TEXT BLOCK: Begin

A complete reference for integrating the FHIR Risk Assessment Engine into your Medicare Advantage workflow

Quick Navigation

This guide walks you through the engine end-to-end:

1
Understand the Engine

Learn what the risk assessment engine does and why it matters for Medicare Advantage compliance.

Go to Section 1
2
Send Data to the Engine

Learn the accepted FHIR resource formats, required fields, and how to structure your API requests.

Go to Section 2
3
Interpret the Output

Understand every field in the API response, what each risk level means, and how to act on the results.

Go to Section 3
4
End-to-End Walkthrough

Follow a complete example from building a FHIR Bundle to reading the assessment results.

Go to Section 4

[1] Engine Purpose

What This Engine Does

The FHIR Risk Assessment Engine evaluates diagnosis codes submitted by Medicare Advantage organizations to identify codes that are likely to be flagged in CMS or OIG audits. It cross-references each diagnosis against supporting clinical evidence — encounters, medications, and procedures — to determine whether the code is adequately supported.

In plain terms: You send patient diagnosis data in FHIR format, and the engine tells you which codes look risky and why — before an auditor does.
Why It Matters

CMS recovers billions annually from Medicare Advantage plans through Risk Adjustment Data Validation (RADV) audits. The OIG has identified specific diagnosis categories that are frequently miscoded, leading to improper payments. This engine targets the four highest-risk categories:

Acute Stroke HCC 100

Stroke codes used in outpatient settings without an inpatient stay are a top audit target. Often "history of stroke" is the correct code.

Acute MI HCC 86

Acute heart attack codes without a matching inpatient admission within 60 days suggest potential miscoding as "old MI."

Embolism HCC 107/108

Embolism diagnoses without anticoagulant prescriptions within 90 days often indicate the condition is historical, not active.

Lung Cancer HCC 9

Active lung cancer codes without radiation, chemo, or surgery within 6 months suggest the patient may be in remission.

TEXT BLOCK: End
MATERIAL SHOWN: Begin

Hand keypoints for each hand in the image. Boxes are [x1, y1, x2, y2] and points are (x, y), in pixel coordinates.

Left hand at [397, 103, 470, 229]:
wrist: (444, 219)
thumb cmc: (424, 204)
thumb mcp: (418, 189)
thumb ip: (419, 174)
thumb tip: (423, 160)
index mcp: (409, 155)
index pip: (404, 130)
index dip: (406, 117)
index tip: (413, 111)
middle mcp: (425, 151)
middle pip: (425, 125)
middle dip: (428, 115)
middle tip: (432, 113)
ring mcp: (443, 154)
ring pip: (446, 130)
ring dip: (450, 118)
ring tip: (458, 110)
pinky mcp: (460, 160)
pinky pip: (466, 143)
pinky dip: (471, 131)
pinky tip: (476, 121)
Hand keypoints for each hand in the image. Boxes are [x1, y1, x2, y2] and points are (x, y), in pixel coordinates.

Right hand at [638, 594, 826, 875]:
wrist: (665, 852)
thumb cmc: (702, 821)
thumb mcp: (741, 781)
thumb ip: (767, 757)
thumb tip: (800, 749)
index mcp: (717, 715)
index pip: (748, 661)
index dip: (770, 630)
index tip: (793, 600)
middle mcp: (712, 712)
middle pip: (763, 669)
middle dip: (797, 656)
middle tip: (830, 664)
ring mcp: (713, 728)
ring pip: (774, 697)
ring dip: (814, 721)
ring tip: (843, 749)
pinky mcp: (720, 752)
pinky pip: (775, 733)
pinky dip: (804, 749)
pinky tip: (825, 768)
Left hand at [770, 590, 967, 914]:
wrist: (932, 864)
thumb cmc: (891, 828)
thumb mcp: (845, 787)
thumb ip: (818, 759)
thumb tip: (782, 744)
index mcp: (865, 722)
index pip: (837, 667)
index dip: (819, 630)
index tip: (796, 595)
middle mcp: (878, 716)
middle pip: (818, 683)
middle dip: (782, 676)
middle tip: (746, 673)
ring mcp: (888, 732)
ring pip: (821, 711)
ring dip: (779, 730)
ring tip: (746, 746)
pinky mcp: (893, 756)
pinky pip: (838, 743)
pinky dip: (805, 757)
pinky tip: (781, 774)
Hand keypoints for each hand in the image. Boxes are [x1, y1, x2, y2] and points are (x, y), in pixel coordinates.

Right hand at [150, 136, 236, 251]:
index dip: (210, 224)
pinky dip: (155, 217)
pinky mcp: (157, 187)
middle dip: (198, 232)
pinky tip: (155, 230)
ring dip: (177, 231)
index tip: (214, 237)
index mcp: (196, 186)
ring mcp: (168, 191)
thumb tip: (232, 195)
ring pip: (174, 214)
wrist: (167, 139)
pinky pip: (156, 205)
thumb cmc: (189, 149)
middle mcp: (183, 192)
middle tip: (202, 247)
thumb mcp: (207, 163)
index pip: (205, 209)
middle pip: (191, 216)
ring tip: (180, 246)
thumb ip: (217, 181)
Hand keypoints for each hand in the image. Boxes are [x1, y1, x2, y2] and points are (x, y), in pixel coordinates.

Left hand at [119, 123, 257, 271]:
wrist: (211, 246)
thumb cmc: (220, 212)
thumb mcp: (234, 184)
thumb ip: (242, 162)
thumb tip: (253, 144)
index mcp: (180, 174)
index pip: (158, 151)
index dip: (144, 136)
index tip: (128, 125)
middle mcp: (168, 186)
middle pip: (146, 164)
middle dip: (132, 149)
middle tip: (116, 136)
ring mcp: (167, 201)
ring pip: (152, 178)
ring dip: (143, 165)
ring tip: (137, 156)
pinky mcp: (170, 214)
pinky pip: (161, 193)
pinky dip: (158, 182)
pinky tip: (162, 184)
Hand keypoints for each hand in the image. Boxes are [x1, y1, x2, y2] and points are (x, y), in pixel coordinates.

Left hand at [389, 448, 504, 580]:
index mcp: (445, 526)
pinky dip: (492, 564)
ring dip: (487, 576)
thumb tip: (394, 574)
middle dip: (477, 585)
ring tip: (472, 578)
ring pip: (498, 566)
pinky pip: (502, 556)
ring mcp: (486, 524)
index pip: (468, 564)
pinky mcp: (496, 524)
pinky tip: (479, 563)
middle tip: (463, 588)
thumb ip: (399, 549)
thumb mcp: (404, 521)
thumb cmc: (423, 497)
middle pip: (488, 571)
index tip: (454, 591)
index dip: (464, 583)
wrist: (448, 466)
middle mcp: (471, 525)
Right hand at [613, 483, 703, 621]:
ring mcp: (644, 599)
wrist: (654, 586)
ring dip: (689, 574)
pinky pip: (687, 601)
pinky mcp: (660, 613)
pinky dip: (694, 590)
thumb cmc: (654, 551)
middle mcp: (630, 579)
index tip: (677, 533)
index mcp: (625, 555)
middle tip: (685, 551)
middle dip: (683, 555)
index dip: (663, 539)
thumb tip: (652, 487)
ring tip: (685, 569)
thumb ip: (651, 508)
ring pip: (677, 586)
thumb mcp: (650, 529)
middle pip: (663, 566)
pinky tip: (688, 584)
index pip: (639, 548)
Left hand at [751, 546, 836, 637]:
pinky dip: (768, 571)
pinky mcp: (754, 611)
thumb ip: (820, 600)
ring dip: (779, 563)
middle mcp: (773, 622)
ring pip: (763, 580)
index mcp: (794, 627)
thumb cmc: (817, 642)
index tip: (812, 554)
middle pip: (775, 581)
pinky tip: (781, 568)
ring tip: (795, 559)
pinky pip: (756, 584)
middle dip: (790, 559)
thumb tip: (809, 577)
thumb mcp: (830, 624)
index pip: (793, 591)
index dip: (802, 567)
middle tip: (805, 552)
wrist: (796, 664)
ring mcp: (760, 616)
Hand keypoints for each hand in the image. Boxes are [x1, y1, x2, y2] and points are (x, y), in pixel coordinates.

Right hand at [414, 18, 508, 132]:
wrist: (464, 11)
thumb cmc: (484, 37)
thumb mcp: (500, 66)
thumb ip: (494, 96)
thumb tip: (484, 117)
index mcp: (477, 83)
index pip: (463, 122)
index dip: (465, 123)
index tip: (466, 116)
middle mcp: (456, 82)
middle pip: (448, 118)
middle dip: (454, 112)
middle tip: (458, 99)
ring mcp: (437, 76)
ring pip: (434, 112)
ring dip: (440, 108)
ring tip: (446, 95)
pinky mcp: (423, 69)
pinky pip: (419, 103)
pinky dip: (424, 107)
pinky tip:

MATERIAL SHOWN: End

# THINGS TO DO
A: Answer each question about the FHIR engine guide from what it states:
(i) Which three kinds of clinical evidence does the engine cross-reference against each diagnosis?
(ii) Within how many days must an inpatient admission match an acute MI code?
(iii) Which HCC number is given for lung cancer?
B: Resume the FHIR engine guide, starting after its final sentence about active lung cancer codes.
The lines have no role in any of these tasks.

# EXERCISE RESPONSES
A:
(i) Encounters, medications, and procedures.
(ii) 60 days.
(iii) HCC 9.

B:
How It Works — At a Glance
Step What Happens
1 You submit FHIR resources (Conditions, Encounters, Medications, Procedures) via POST /api/assess
2 The engine validates the FHIR structure and extracts resources by type
3 Each Condition is checked against CMS/OIG high-risk filters (stroke, MI, embolism, lung cancer)
4 The engine looks for supporting evidence (encounters, medications, procedures) within defined time windows
5 Each diagnosis receives a risk level (high, moderate, or low) with a human-readable reason

[2] Sending Data to the Engine

API Endpoint
POST /api/assess
Content-Type: application/json
Accepted Input Formats

The engine accepts three input structures. Use whichever fits your system best:

A standard FHIR Bundle wrapping all resources in an entry array. This is the most common format used in FHIR integrations.

{
  "resourceType": "Bundle",
  "type": "collection",
  "entry": [
    {
      "resource": {
        "resourceType": "Condition",
        "id": "cond-001",
        "code": {
          "coding": [{
            "system": "http://hl7.org/fhir/sid/icd-10-cm",
            "code": "I63.9",
            "display": "Cerebral infarction, unspecified"
          }]
        },
        "subject": { "reference": "Patient/pat-001" },
        "onsetDateTime": "2024-09-15"
      }
    },
    {
      "resource": {
        "resourceType": "Encounter",
        "id": "enc-001",
        "class": { "code": "AMB" },
        "subject": { "reference": "Patient/pat-001" },
        "period": { "start": "2024-09-15" }
      }
    }
  ]
}

A simple JSON array containing FHIR resources directly.

[
  {
    "resourceType": "Condition",
    "id": "cond-001",
    "code": {
      "coding": [{
        "system": "http://hl7.org/fhir/sid/icd-10-cm",
        "code": "I21.3",
        "display": "STEMI of unspecified site"
      }]
    },
    "subject": { "reference": "Patient/12345" },
    "onsetDateTime": "2024-09-01"
  },
  {
    "resourceType": "Encounter",
    "id": "enc-001",
    "class": { "code": "IMP" },
    "subject": { "reference": "Patient/12345" },
    "period": { "start": "2024-09-01", "end": "2024-09-05" }
  }
]

A single FHIR resource (typically a Condition). Useful for quick single-code checks, but without supporting resources the engine cannot perform full validation.

{
  "resourceType": "Condition",
  "id": "cond-001",
  "code": {
    "coding": [{
      "system": "http://hl7.org/fhir/sid/icd-10-cm",
      "code": "C34.1",
      "display": "Malignant neoplasm of upper lobe, bronchus or lung"
    }]
  },
  "subject": { "reference": "Patient/67890" },
  "onsetDateTime": "2024-06-01"
}
FHIR Resource Reference

Each resource type plays a specific role in the risk assessment. The more supporting resources you include, the more accurate the assessment.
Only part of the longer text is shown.